▶ DESCRIPTION OF THE TASK: Print out the data below in full and exactly, skipping the pictures.

(Excerpts from a dataset)
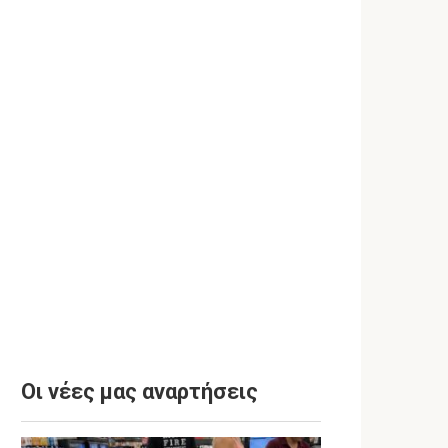
Οι νέες μας αναρτήσεις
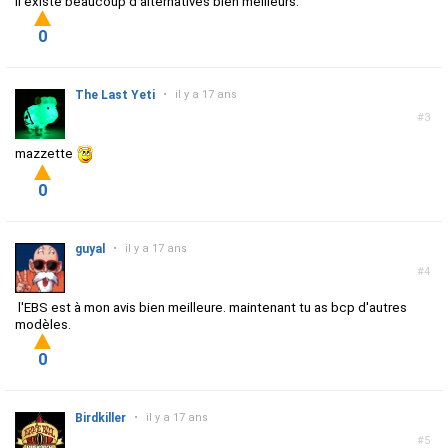
Il existe beaucoup d'alternatives bien meilleurs.
0
The Last Yeti
•
il y a 17 ans
#3
mazzette
0
guyal
•
il y a 17 ans
#4
l'EBS est à mon avis bien meilleure. maintenant tu as bcp d'autres
modèles.
0
Birdkiller
•
il y a 17 ans
#5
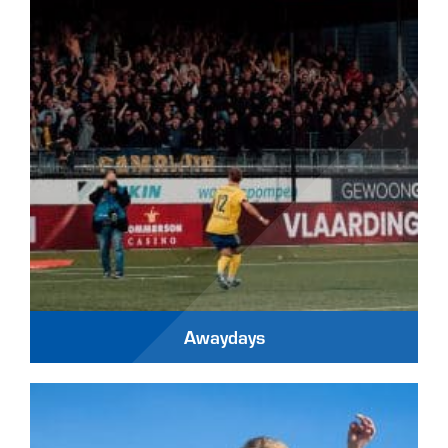
Awaydays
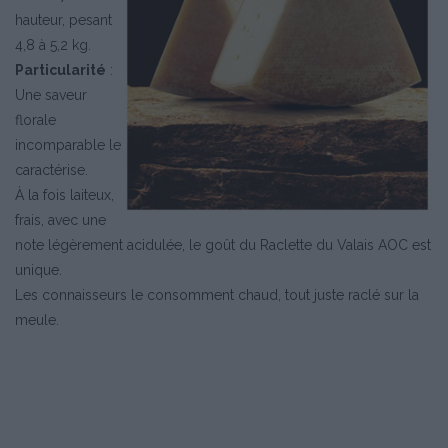
hauteur, pesant
4,8 à 5,2 kg.
Particularité
:
Une saveur
florale
incomparable le
caractérise.
À la fois laiteux,
frais, avec une
note légèrement acidulée, le goût du Raclette du Valais AOC est
unique.
Les connaisseurs le consomment chaud, tout juste raclé sur la
meule.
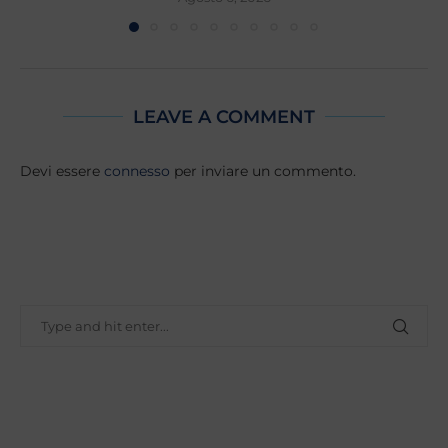
LEAVE A COMMENT
Devi essere
connesso
per inviare un commento.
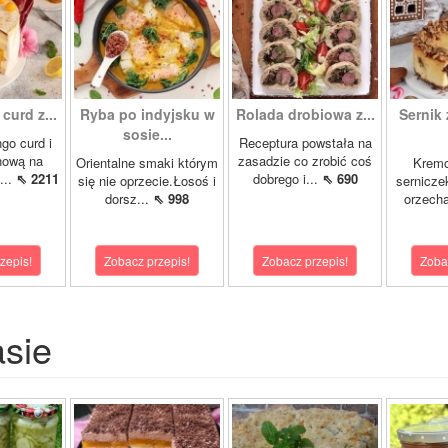
curd z...
Ryba po indyjsku w
Rolada drobiowa z...
Sernik 
sosie...
go curd i
Receptura powstała na
nową na
zasadzie co zrobić coś
Orientalne smaki którym
Krem
...
⇖ 2211
dobrego i...
⇖ 690
się nie oprzecie.Łosoś i
sernicze
dorsz...
⇖ 998
orzecha
zepis!
Zobacz przepis!
Zobacz przepis!
Zoba
asie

▶ ANSWER SPACE:
Οι νέες μας αναρτήσεις
Il existe beaucoup d'alternatives bien meilleurs.
0
The Last Yeti
•
il y a 17 ans
#3
mazzette
0
guyal
•
il y a 17 ans
#4
l'EBS est à mon avis bien meilleure. maintenant tu as bcp d'autres
modèles.
0
Birdkiller
•
il y a 17 ans
#5
Awaydays
hauteur, pesant
4,8 à 5,2 kg.
Particularité
:
Une saveur
florale
incomparable le
caractérise.
À la fois laiteux,
frais, avec une
note légèrement acidulée, le goût du Raclette du Valais AOC est
unique.
Les connaisseurs le consomment chaud, tout juste raclé sur la
meule.
LEAVE A COMMENT
Devi essere
connesso
per inviare un commento.
curd z...
Ryba po indyjsku w
Rolada drobiowa z...
Sernik 
sosie...
go curd i
Receptura powstała na
nową na
zasadzie co zrobić coś
Orientalne smaki którym
Krem
...
⇖ 2211
dobrego i...
⇖ 690
się nie oprzecie.Łosoś i
sernicze
dorsz...
⇖ 998
orzecha
zepis!
Zobacz przepis!
Zobacz przepis!
Zoba
asie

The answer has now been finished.